Consigne 1:
D'après la déclaration sur la définition de l'antisémitisme par l'IHRA, pourquoi le détournement de la lutte contre l'antisémitisme pour délégitimer la cause palestinienne est-il dangereux ? Répondez en une ou deux phrases.
Consigne 2:
Citez mot pour mot le passage de la déclaration sur la définition de l'IHRA qui commence par « La lutte contre l’antisémitisme » et se termine par « et de l’affaiblir. ».

Texte source:
Les droits des Palestiniens et la définition de l’antisémitisme par l’IHRA

Le 29 novembre 2020

Un groupe de 122 universitaires, journalistes et intellectuels palestiniens et arabes exprime sa préoccupation quant à la définition de l’IHRA.

« La présentation de la campagne (Boycott, Désinvestissement et Sanctions) comme antisémite est une distorsion grossière de ce qui est fondamentalement un moyen légitime et non violent de lutte pour les droits des Palestiniens » » Un manifestant palestinien avec une pancarte disant « Boycott, désinvestissement, sanctions » dans le village de Surif en Cisjordanie en 2013. Photo : Hazem Bader/AFP/Getty Images

Nous, universitaires, journalistes et intellectuels palestiniens et arabes soussignés, exprimons par la présente notre point de vue concernant la définition de l’antisémitisme par l’Alliance internationale pour la mémoire de l’Holocauste (IHRA), et la manière dont cette définition a été appliquée, interprétée et déployée dans plusieurs pays d’Europe et d’Amérique du Nord.

La lutte contre l’antisémitisme a été de plus en plus instrumentalisée, ces dernières années, par le gouvernement israélien et ses partisans dans un effort pour délégitimer la cause palestinienne et réduire au silence les défenseurs des droits des Palestiniens. Détourner la lutte nécessaire contre l’antisémitisme pour servir un tel programme menace d’avilir ce comabt et donc de la discréditer et de l’affaiblir.

L’antisémitisme doit être démystifié et combattu. Quel qu’en soit le prétexte, aucune expression de haine envers les Juifs en tant que tels ne devrait être tolérée où que ce soit dans le monde. L’antisémitisme se manifeste par des généralisations et des stéréotypes sur les Juifs, sur le pouvoir et l’argent en particulier, ainsi que sous forme de théories du complot et de la négation de l’Holocauste. Nous considérons comme légitime et nécessaire la lutte contre de telles attitudes. Nous pensons également que les leçons de l’Holocauste ainsi que celles des autres génocides des temps modernes doivent faire partie de l’éducation des nouvelles générations contre toutes les formes de préjugés et de haine raciale.

Données fournies:
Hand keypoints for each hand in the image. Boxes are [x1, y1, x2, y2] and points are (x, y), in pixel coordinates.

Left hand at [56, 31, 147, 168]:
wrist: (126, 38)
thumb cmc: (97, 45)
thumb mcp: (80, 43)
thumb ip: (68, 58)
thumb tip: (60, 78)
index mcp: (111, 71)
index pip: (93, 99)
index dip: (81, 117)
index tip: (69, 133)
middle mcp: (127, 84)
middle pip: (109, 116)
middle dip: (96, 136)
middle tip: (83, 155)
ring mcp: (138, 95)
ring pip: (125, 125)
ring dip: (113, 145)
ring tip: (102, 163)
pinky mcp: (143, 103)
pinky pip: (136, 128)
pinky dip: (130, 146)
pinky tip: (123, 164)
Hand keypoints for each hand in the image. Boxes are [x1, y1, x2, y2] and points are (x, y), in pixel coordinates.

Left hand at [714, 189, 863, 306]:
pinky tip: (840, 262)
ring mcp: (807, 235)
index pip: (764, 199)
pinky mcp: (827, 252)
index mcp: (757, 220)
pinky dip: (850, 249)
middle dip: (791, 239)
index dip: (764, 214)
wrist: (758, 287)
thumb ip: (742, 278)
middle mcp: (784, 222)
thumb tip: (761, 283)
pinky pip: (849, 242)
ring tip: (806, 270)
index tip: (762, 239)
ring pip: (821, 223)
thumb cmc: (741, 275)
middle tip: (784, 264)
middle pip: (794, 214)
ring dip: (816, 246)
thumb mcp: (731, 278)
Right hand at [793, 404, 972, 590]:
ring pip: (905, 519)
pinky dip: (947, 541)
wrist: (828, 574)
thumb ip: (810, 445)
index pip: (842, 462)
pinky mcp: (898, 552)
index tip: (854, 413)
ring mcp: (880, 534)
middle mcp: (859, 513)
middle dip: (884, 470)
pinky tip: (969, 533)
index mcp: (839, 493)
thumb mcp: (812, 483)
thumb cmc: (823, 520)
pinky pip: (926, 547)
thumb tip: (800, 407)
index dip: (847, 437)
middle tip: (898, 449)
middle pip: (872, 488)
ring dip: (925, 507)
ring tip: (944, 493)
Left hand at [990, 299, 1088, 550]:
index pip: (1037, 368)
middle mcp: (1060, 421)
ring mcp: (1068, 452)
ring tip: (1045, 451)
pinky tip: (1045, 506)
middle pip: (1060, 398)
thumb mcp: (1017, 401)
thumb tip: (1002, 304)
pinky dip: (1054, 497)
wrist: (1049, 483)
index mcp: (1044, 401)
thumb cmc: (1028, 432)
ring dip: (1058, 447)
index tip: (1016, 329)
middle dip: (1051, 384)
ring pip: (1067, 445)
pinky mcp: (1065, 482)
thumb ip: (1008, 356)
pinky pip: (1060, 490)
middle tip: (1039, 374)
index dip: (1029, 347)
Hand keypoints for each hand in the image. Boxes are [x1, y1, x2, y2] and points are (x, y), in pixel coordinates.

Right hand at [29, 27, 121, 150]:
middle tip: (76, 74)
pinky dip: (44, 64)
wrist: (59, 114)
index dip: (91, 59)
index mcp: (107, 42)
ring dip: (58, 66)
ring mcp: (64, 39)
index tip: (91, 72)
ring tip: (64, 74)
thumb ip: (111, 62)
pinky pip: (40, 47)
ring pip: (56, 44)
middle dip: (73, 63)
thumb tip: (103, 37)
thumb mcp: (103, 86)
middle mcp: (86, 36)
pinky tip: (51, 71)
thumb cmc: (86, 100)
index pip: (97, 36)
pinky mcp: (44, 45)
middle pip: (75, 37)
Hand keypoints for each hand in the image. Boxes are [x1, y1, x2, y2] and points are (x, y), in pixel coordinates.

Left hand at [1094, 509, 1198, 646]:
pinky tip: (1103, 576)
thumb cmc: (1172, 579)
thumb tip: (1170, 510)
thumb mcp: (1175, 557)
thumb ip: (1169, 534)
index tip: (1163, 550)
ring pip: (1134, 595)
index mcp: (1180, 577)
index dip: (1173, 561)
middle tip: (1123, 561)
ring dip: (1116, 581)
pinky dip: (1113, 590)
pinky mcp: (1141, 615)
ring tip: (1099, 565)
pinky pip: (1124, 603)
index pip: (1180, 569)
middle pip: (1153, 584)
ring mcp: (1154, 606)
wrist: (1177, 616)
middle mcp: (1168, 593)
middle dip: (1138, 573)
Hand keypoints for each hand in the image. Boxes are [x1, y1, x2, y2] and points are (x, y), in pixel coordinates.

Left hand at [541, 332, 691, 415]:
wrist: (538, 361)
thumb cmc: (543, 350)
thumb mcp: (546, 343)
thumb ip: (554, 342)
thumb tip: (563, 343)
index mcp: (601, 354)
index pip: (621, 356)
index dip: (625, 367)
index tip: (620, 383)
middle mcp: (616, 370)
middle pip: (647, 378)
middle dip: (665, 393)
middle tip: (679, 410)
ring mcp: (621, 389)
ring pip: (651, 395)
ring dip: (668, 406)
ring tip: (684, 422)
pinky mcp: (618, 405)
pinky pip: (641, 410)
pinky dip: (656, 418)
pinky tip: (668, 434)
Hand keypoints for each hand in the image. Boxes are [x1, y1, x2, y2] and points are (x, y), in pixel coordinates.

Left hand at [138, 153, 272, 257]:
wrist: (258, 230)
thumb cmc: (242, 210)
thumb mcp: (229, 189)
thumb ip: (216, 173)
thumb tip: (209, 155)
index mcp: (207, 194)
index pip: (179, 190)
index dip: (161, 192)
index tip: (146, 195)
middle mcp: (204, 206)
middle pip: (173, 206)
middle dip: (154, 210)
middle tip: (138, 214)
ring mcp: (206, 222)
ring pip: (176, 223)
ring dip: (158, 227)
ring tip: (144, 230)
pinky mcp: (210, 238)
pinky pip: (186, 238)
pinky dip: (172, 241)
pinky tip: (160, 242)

Corrigé 1:
Il menace d'avilir la lutte contre l'antisémitisme, et donc de la discréditer et de l'affaiblir.

Corrigé 2:
La lutte contre l’antisémitisme a été de plus en plus instrumentalisée, ces dernières années, par le gouvernement israélien et ses partisans dans un effort pour délégitimer la cause palestinienne et réduire au silence les défenseurs des droits des Palestiniens. Détourner la lutte nécessaire contre l’antisémitisme pour servir un tel programme menace d’avilir ce comabt et donc de la discréditer et de l’affaiblir.